Tonight we are here to celebrate the club together. Or at least that is what everybody thinks. No one except Bailey’s dad knows what I’m about to do. I did the manly thing, going to him and asking him for his daughter’s hand in marriage. I was so fucking scared of asking him, imagine my surprise when he slapped me on the back telling me, it’s about time, son.

“Are you okay?” Bailey leans into me, her voice just below a whisper.

“Yes, just excited and a little nervous. You know, new ventures and all.” I smirk.

“You’ll do great,” she assures me, having no idea what I was actually talking about. God, I’m so lucky to have such a great woman in my life. I can’t believe how anxious I am about this.

Running my sweaty palms over my slacks, I swallow down the nervousness. I try to give Bailey a confident smile, but I must be failing because when I glance over to my brother, he gives me a questioning look. One of his eyebrows is raised, and he mouths me a question, but I don’t quite get the words. Shaking my head slightly, I wave him off.

I wait until the waitress brings drinks around. Once every glass has been placed on the table and the waitress has disappeared, I lick my lips and clear my throat.

“Before we order food, I was going to…ah…” All eyes are on me now and the stupid words get stuck in my throat. What the fuck? I’m usually great at public speaking, great at being the center of attention, but tonight, tonight is different. Tonight, I make the woman of my dreams the center of attention, I make her my queen.

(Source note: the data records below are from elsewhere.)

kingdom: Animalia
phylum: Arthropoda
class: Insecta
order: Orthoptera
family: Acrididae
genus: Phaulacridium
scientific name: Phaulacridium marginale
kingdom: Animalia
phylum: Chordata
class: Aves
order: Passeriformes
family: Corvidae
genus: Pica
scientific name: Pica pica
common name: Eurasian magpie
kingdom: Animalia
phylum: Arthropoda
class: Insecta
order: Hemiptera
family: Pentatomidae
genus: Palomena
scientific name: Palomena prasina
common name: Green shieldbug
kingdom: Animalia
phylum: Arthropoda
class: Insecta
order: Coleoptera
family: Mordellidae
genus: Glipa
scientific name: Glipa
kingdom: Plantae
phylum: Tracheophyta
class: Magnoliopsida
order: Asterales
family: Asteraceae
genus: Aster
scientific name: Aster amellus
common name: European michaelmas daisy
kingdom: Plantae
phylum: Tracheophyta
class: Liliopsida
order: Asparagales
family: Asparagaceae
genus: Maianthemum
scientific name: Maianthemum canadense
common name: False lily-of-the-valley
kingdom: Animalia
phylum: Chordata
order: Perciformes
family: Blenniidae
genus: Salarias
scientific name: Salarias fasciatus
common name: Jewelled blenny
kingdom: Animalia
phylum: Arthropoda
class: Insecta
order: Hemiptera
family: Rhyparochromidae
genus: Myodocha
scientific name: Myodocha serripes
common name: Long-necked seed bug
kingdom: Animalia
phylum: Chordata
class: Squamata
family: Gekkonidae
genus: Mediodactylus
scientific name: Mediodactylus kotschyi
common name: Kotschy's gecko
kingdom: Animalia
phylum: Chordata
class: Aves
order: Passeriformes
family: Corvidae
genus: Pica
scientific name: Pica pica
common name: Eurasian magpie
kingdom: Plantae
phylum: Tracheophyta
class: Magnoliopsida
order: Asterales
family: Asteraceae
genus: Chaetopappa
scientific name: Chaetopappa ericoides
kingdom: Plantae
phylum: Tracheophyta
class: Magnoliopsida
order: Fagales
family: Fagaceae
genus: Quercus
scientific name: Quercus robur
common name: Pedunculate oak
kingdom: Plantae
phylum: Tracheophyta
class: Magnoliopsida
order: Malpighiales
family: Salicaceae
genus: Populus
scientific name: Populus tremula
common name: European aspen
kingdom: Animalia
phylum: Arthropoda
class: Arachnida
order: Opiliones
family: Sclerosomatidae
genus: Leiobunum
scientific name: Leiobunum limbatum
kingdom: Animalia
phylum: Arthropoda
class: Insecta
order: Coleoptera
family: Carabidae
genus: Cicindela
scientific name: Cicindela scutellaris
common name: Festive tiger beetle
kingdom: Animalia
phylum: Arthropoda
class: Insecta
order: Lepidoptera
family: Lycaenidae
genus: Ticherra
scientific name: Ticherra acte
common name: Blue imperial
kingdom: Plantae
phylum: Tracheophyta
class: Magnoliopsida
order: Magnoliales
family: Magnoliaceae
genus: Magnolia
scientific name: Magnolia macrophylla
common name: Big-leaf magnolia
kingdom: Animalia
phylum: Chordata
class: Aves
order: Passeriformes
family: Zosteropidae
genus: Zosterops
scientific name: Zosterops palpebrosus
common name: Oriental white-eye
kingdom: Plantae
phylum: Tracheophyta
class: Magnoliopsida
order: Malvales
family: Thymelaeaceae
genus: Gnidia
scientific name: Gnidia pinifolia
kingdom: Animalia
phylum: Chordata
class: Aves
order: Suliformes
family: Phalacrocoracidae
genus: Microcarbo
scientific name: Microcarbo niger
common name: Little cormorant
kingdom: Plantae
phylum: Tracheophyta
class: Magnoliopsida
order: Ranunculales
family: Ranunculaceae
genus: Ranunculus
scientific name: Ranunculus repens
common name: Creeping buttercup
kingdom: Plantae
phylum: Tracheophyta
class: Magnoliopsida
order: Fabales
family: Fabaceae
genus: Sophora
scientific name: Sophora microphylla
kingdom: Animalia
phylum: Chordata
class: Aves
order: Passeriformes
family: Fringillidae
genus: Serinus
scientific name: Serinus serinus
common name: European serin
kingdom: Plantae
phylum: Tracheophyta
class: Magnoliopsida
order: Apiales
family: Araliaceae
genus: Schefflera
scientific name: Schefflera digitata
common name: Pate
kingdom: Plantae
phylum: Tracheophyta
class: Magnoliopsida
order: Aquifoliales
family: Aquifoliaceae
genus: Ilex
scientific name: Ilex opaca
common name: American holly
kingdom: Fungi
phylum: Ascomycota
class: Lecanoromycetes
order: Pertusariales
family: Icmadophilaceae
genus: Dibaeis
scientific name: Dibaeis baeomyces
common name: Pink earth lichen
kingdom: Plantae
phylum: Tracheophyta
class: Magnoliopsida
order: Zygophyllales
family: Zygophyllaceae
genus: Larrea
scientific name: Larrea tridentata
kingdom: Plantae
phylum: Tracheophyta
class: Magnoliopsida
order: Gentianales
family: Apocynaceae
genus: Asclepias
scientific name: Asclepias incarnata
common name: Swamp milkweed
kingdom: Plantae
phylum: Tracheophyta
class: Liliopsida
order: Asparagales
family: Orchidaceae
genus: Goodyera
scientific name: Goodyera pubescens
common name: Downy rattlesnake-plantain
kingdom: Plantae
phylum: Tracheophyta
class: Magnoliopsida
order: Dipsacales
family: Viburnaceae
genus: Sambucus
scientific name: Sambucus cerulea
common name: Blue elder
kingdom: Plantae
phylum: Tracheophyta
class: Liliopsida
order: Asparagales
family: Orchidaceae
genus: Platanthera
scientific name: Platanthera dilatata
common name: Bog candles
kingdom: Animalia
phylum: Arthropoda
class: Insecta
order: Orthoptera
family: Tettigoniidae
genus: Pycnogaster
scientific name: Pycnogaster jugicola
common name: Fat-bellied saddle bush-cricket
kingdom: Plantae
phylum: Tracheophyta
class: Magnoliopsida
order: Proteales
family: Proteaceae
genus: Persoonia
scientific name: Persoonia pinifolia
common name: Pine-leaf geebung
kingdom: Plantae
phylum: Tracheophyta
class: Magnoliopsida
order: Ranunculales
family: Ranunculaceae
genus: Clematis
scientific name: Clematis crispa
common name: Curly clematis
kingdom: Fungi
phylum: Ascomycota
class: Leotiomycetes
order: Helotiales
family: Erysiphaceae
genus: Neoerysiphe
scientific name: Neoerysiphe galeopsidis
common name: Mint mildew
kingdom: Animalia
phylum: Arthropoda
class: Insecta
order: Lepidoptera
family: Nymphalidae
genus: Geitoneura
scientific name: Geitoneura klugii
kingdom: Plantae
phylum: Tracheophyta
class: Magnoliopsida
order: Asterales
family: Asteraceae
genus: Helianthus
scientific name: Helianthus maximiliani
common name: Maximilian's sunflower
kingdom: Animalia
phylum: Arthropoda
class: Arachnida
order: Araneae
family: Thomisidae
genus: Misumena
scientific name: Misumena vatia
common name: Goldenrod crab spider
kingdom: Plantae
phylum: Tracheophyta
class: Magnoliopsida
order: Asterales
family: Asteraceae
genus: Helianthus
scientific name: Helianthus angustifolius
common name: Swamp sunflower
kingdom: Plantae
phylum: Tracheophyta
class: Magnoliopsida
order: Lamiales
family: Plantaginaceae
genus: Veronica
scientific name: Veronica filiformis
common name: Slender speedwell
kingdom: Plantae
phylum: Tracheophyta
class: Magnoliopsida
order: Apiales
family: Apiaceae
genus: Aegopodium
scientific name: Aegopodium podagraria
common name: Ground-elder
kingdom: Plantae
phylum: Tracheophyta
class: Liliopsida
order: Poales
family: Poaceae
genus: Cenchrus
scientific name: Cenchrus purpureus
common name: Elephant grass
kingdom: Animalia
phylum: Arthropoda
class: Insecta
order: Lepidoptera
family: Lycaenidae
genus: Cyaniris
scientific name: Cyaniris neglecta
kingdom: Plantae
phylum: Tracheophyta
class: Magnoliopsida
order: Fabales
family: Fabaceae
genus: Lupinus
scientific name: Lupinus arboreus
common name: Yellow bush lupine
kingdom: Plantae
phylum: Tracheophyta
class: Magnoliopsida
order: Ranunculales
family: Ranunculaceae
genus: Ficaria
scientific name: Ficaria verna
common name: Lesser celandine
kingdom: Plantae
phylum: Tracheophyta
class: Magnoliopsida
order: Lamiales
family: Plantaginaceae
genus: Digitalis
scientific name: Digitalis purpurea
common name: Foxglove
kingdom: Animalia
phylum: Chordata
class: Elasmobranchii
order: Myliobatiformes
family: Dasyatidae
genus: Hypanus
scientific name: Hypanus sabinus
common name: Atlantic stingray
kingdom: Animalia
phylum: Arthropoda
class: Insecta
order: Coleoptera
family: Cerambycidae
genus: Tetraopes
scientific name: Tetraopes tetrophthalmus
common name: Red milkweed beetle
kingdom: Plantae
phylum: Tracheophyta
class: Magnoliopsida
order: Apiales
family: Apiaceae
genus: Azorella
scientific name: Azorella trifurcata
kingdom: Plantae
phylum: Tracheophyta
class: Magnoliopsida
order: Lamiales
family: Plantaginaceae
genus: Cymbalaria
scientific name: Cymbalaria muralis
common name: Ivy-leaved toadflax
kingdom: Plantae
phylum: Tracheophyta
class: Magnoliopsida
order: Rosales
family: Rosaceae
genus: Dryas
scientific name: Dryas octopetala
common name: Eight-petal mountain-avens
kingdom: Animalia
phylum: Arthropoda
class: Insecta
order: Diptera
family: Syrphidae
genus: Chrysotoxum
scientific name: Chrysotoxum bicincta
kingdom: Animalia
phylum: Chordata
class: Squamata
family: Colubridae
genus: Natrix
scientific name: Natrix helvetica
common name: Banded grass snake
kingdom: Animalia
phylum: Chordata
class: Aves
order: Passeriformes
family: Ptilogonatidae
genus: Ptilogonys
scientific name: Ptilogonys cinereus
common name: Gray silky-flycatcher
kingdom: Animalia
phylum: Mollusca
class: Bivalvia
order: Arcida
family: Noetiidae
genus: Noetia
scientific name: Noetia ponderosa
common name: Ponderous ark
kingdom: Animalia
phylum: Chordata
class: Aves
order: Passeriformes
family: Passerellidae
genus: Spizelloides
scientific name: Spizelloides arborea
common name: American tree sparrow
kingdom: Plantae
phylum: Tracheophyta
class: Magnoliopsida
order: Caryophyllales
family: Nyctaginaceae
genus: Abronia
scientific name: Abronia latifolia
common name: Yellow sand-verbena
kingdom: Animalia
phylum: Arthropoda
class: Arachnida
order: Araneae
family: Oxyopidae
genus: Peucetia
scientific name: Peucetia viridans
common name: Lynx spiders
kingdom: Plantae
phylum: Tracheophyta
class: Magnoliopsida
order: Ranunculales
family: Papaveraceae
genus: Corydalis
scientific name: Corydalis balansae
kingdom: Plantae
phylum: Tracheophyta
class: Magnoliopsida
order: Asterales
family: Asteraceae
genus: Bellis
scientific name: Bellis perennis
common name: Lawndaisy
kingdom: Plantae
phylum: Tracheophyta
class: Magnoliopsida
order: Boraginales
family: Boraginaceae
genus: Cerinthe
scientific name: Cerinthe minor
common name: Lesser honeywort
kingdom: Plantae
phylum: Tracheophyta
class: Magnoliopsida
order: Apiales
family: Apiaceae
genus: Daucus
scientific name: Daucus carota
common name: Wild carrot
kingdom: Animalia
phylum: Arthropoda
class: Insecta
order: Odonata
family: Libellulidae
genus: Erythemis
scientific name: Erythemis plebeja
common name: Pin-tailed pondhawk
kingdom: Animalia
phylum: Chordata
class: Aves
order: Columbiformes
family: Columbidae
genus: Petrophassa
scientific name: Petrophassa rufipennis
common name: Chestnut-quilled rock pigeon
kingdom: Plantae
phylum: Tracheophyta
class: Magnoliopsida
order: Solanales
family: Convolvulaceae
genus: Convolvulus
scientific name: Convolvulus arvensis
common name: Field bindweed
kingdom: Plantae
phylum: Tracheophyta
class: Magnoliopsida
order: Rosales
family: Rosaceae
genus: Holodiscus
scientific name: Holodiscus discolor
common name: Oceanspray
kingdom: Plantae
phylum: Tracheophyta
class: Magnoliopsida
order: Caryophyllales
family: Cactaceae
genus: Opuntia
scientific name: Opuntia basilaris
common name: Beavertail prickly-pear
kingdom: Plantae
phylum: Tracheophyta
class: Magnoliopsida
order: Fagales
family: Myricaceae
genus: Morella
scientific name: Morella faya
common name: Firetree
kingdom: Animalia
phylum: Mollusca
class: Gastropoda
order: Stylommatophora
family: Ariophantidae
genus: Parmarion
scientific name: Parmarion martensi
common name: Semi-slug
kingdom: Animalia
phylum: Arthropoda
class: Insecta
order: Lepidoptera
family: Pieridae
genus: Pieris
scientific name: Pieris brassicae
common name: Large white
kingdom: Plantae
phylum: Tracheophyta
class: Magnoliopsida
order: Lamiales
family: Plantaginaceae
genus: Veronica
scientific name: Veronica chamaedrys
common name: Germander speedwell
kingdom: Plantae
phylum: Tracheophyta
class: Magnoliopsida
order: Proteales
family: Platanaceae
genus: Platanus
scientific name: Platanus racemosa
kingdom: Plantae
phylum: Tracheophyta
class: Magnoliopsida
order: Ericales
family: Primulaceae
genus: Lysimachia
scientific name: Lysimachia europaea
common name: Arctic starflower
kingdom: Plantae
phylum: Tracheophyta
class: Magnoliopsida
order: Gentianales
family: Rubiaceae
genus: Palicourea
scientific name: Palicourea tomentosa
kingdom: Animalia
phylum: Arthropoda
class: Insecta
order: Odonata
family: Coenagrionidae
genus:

Roger, Bailey’s dad, gives me an encouraging nod.

Shoving my hand down into my pocket, I grip onto the small velvet box. Standing up, I use my foot to kick my chair back a little. It scoots across the floor, making a loud noise that draws far more attention than I want. Great.

Somehow I manage to get out the ring box before getting down on one knee in front of Bailey. My hands are sweaty, and my insides twist into an anxious knot. I see the exact moment she realizes what is going on. Her expression softens, tears glistening in her big green eyes.